PROBLEM STATEMENT
The records that follow should be copied out exactly, pictures excluded.
DATA TO PROCESS START
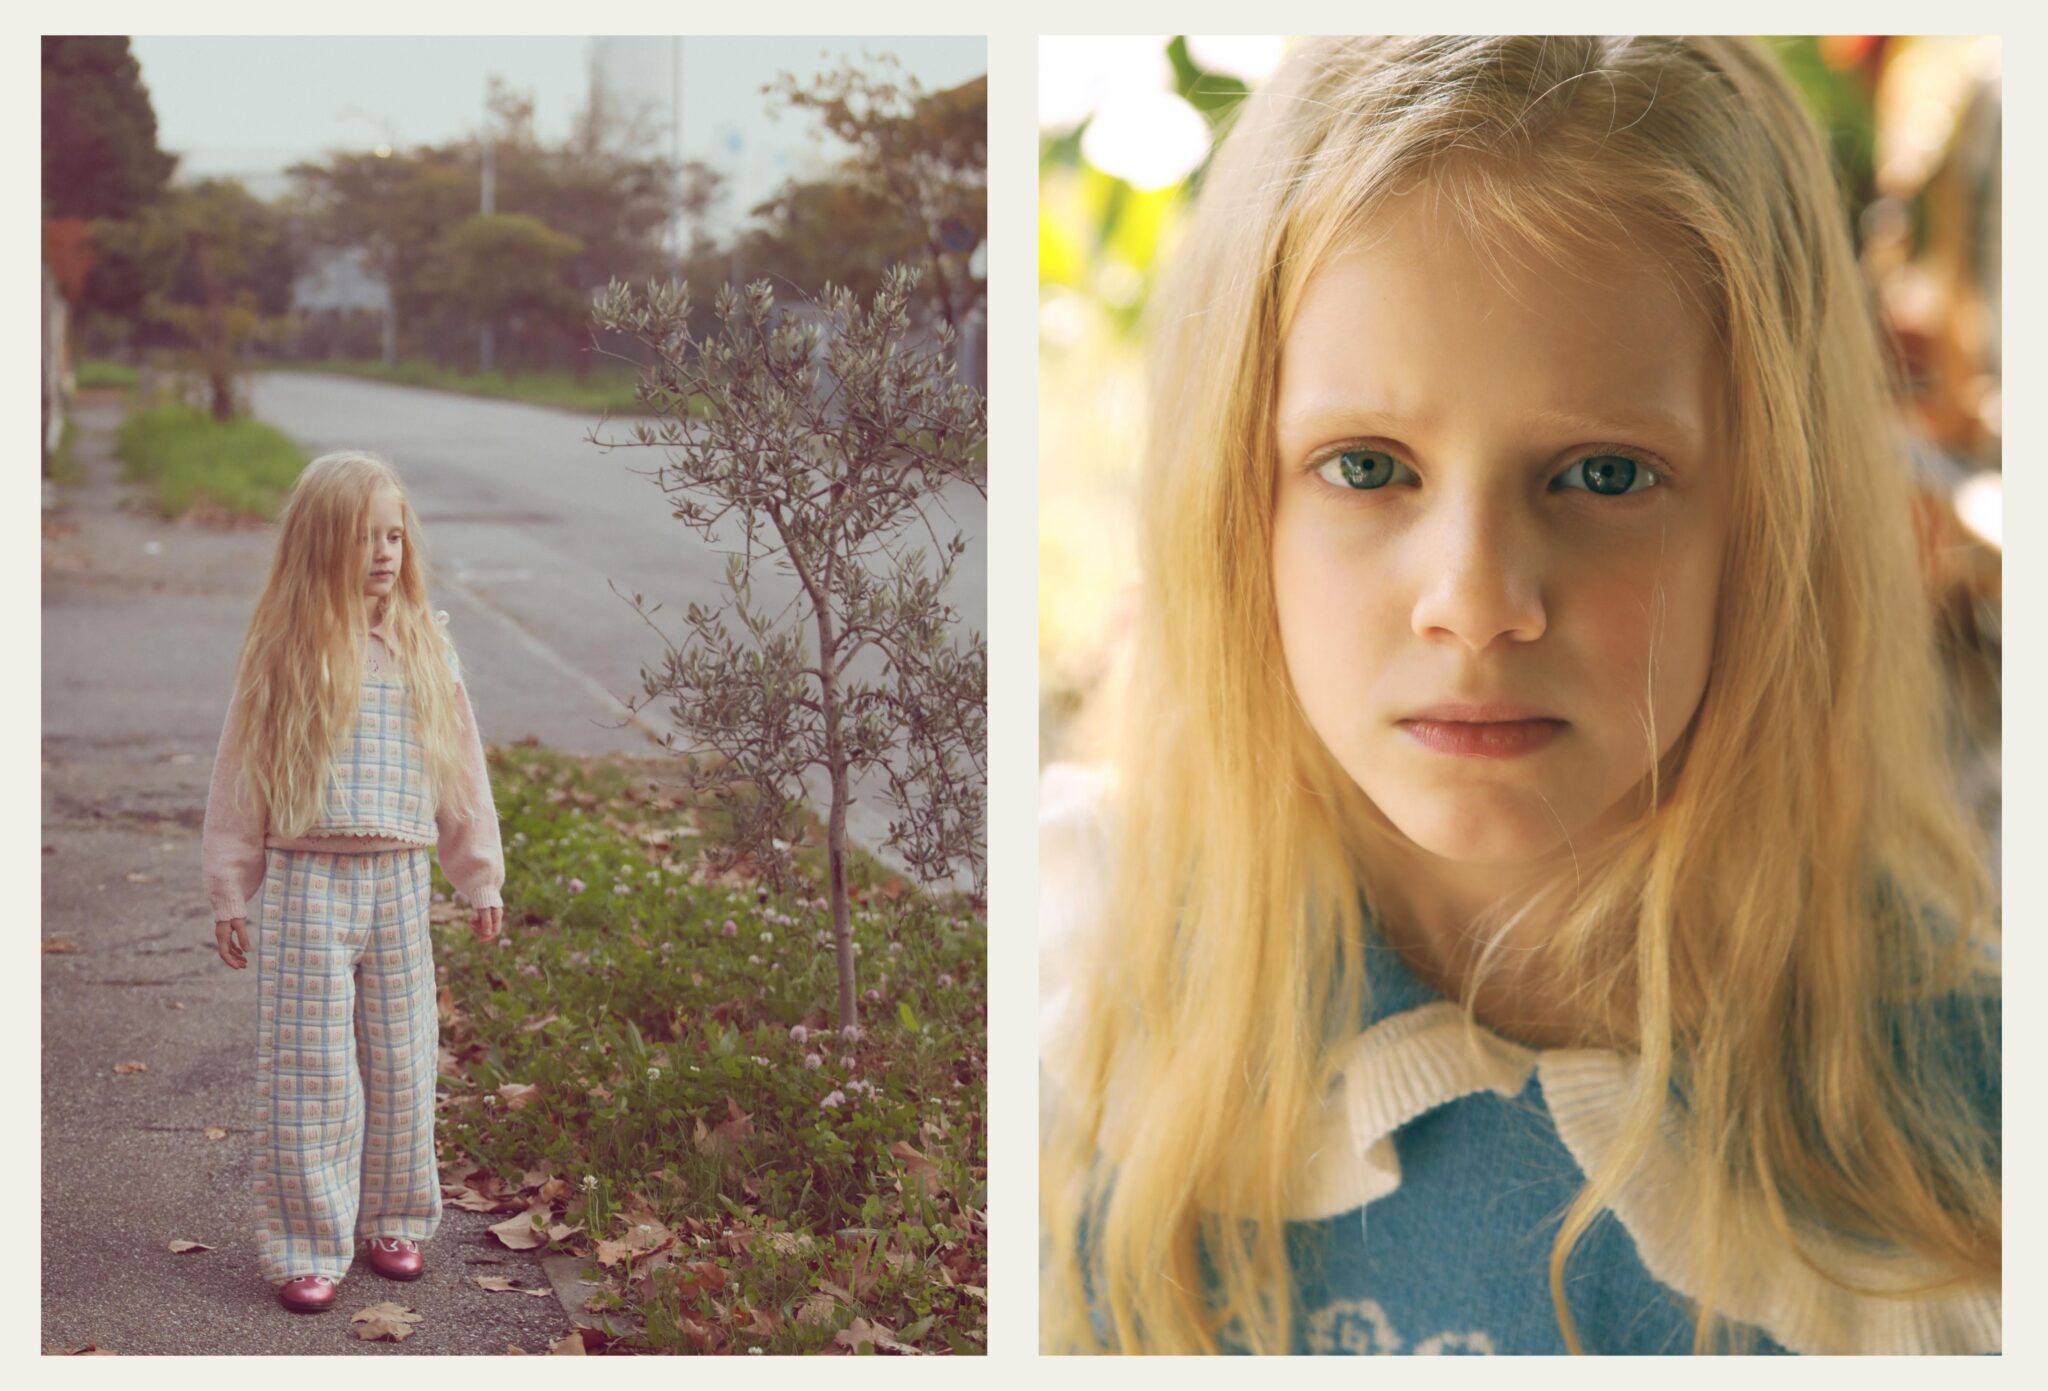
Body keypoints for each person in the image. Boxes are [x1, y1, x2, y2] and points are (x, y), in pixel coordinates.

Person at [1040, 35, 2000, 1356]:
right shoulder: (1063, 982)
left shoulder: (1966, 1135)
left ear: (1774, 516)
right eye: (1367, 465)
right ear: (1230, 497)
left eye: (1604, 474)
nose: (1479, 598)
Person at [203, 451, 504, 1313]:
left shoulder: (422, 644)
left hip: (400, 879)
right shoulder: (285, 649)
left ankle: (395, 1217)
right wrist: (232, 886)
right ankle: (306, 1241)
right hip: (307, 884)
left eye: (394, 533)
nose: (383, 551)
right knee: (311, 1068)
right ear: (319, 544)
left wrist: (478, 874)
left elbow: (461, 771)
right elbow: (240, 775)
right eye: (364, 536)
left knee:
DATA TO PROCESS END
SOLUTION
Body keypoints for each person in the image. Boxes are [x1, y1, x2, y2] and points are (x, y), in pixel coordinates.

Person at [1040, 35, 2000, 1356]:
right shoulder: (1063, 982)
left shoulder: (1966, 1135)
left ear: (1774, 516)
right eye: (1367, 465)
right ear: (1230, 497)
left eye: (1604, 474)
nose: (1479, 598)
Person at [203, 451, 504, 1313]:
left shoulder: (422, 644)
left hip: (400, 879)
right shoulder: (285, 649)
left ankle: (395, 1217)
right wrist: (232, 886)
right ankle: (306, 1241)
right hip: (307, 884)
left eye: (394, 533)
nose: (383, 551)
right knee: (311, 1068)
right ear: (319, 544)
left wrist: (478, 874)
left elbow: (461, 771)
right elbow: (240, 775)
right eye: (364, 536)
left knee:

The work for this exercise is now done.